The studio facilities are hardly typical construction. There are nine soundstages: three are 30,000 square-feet, two are 20,000 square-feet, and two are 12,000 square feet. By moving some walls, it’s possible to create a single stage of 90,000 square-feet.

The structures are basically big, over-built shells. The goal of the studios’ infrastructure-on-steriods construction is aimed at making motion pictures as easy as possible in three main areas:

*Reducing sound infiltration. Studio walls are comprised of 371 massive pre-cast concrete panels. They’re 15 inches thick, with two five-inch concrete panels sandwiching five inches of syrofoam. There are six inches of insulation in the ceiling. McIver said some soundstages around the country can’t operate in the rain because of the noise.

*Providing sufficient electrical capacity. Lights, cameras and any other action on soundstages require plenty of power, and electricians set up a power grid with a capacity of 3,200 amps per studio. “That’s huge,” electrical foreman Jason Head remarked.

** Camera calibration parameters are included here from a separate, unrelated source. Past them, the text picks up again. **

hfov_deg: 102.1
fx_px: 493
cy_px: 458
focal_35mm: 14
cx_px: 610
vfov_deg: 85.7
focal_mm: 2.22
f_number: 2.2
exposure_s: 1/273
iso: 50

*Beefed-up walls and ceilings. Roof trusses weigh more than 70 tons each. Wooden ceiling grids (used because they don’t conduct electricity) in the studios can support 5,000 lbs. per single contact point.

As the project was winding down, McIver said they had been conducting tours at a rate of about two a day for people from the movie industry, politicians, construction, and other interested parties.

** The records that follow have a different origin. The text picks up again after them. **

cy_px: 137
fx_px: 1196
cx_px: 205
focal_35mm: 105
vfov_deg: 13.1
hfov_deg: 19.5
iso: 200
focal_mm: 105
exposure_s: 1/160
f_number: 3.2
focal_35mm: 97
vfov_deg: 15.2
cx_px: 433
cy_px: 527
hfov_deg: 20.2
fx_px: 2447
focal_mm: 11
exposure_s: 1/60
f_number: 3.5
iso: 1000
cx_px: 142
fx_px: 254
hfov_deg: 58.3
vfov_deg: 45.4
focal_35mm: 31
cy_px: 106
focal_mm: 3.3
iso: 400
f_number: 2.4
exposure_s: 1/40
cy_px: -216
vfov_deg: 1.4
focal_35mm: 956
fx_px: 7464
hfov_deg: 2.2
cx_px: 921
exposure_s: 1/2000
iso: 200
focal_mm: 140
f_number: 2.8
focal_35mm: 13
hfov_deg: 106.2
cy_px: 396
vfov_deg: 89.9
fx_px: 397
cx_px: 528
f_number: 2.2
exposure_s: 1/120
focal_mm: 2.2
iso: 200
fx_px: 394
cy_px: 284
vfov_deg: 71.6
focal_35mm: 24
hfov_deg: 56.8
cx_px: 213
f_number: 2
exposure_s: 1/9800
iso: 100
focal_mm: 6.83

Some of the wind was taken out of the sails of the studios’ owners a few weeks after Michigan Gov. Rick Snyder took office in January, when he said he didn’t support full funding of the state tax credit that helped bring about the construction of the Raleigh-Michigan Studios. Supporters of the film industry tax incentives say the jobs – both in and out of the movie industry, such as in construction – that are created counter-balance the cost to the state.

“We’re hoping the jury is still out on the tax incentives, “McIver said. “We’re building a world-class studio, and the people from Hollywood have said they’d love to come and work here.”


INSIDE THE 30,000-square-foot Studio E at Raleigh-Michigan Studios in Pontiac are IBEW Local 58 electricians (l-r) apprentice Dujuan Ligonis, foreman Jason Head and journeyman Thomas Campbell, working for Maryland Electric. Above them is a wooden grid that allows a non-conductive surface from which to move wires and hang props. Covering the concrete walls are sections of sound-deadening insulation.


WORKING ON CHILLED water lines at the Raleigh Michigan Studios in Pontiac, above, is Tony Sievert of Pipe Fitters Local 636.